Including expected tool calls in your dataset enables more precise evaluation of agent behavior, particularly in scenarios where tool usage is critical to task completion.

inAnyOrder

[
    {
        "inAnyOrder": [
            {
                "name": "list_commits",
                "arguments": {
                    "owner": "facebook",
                    "repo": "react"
                }
            },
            {
                "name": "list_branches",
                "arguments": {
                    "owner": "facebook",
                    "repo": "react"
                }
            },
            {
                "name": "list_tags",
                "arguments": {
                    "owner": "facebook",
                    "repo": "react"
                }
            }
        ]
    }
]
This combinator indicates that all listed tool calls are mandatory, but they may be executed in any order; any ordering is considered valid.

anyOne

[
     {
        "anyOne": [
            {
                "name": "get_pull_request_reviews",
                "arguments": {
                    "owner": "facebook",
                    "repo": "react",
                    "pullNumber": 25678
                }
            },
            {
                "name": "get_pull_request_comments",
                "arguments": {
                    "owner": "facebook",
                    "repo": "react",
                    "pullNumber": 25678
                }
            }
        ]
    }
]
The anyOne combinator is used when any one of several possible tool calls is acceptable to fulfill the requirement.
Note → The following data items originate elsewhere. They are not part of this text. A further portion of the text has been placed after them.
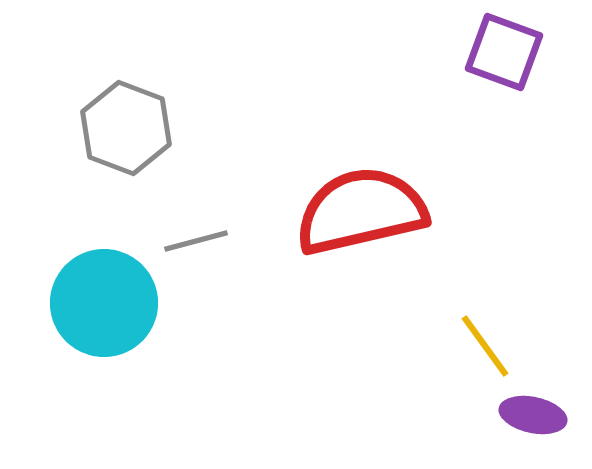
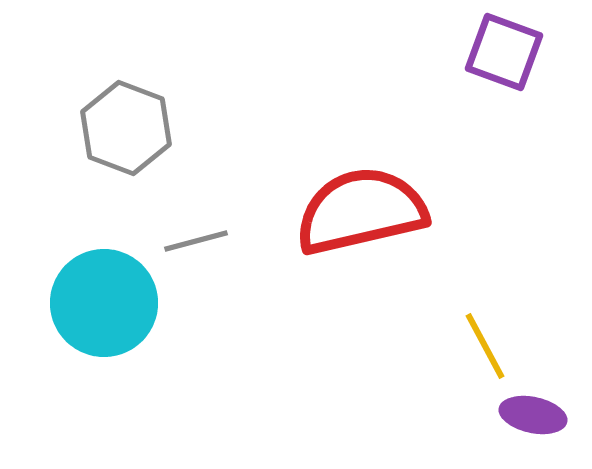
yellow line: rotated 8 degrees clockwise
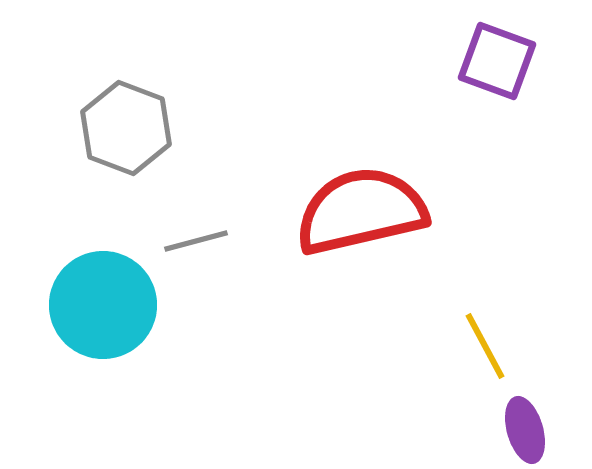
purple square: moved 7 px left, 9 px down
cyan circle: moved 1 px left, 2 px down
purple ellipse: moved 8 px left, 15 px down; rotated 62 degrees clockwise
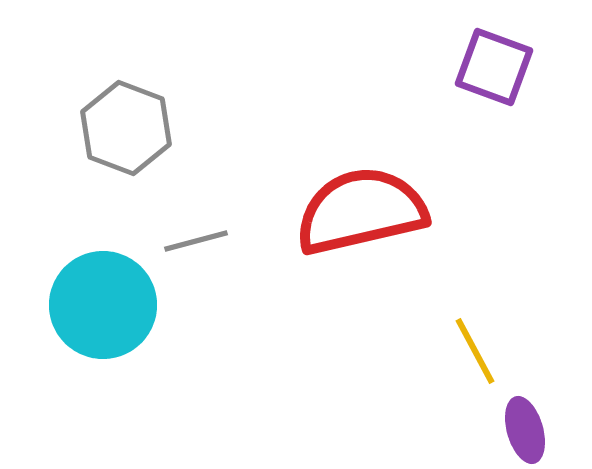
purple square: moved 3 px left, 6 px down
yellow line: moved 10 px left, 5 px down
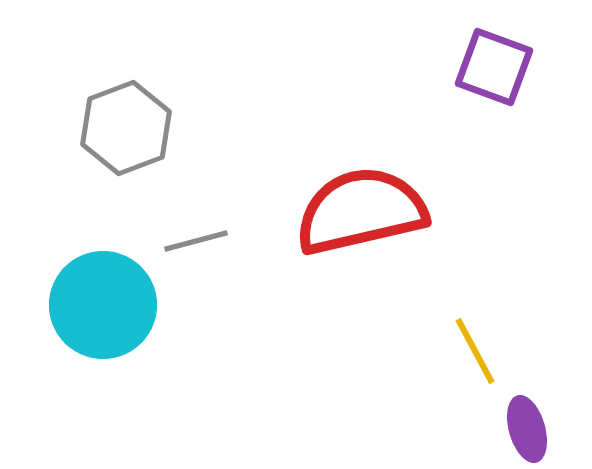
gray hexagon: rotated 18 degrees clockwise
purple ellipse: moved 2 px right, 1 px up
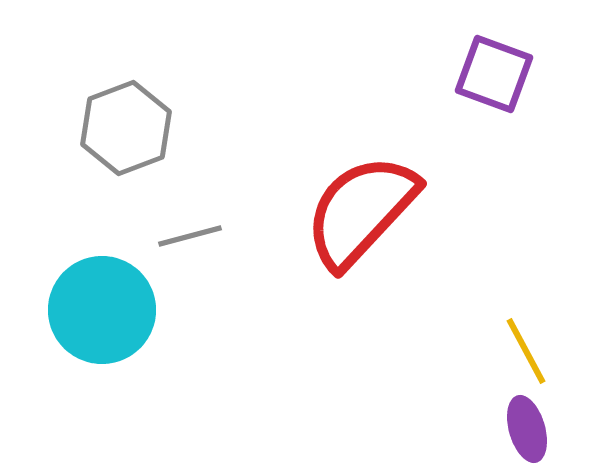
purple square: moved 7 px down
red semicircle: rotated 34 degrees counterclockwise
gray line: moved 6 px left, 5 px up
cyan circle: moved 1 px left, 5 px down
yellow line: moved 51 px right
This is useful in scenarios where there are multiple valid ways for an agent to achieve the same outcome, and you want to allow for flexibility in the agent’s approach. For example, in the following JSON, either get_pull_request_reviews or get_pull_request_comments (with the specified arguments) will be considered a valid response. The agent only needs to make one of these tool calls to satisfy the expectation.

Conversation History

Conversation history allows you to include a chat history while running Prompt tests. The sequence of messages sent to the LLM is as follows:
  • messages in the prompt version
  • history
  • input column in the dataset.

Format

  • Conversation history is always a JSON array
[
    {
        "role": "user",
        "content" "This is string content"
    },
    {
        "role": "user",
        "content" : [
            {
                "type": "text",
                "text": "This is with image attachment"
            },
            {
                "type": "image_url",
                "image_url": {
                    "url": "https://url-image.com",
                    "detail": "low"
                }
            }
        ]
    }
]
Similarly you can add assistant and tool messages in conversation history.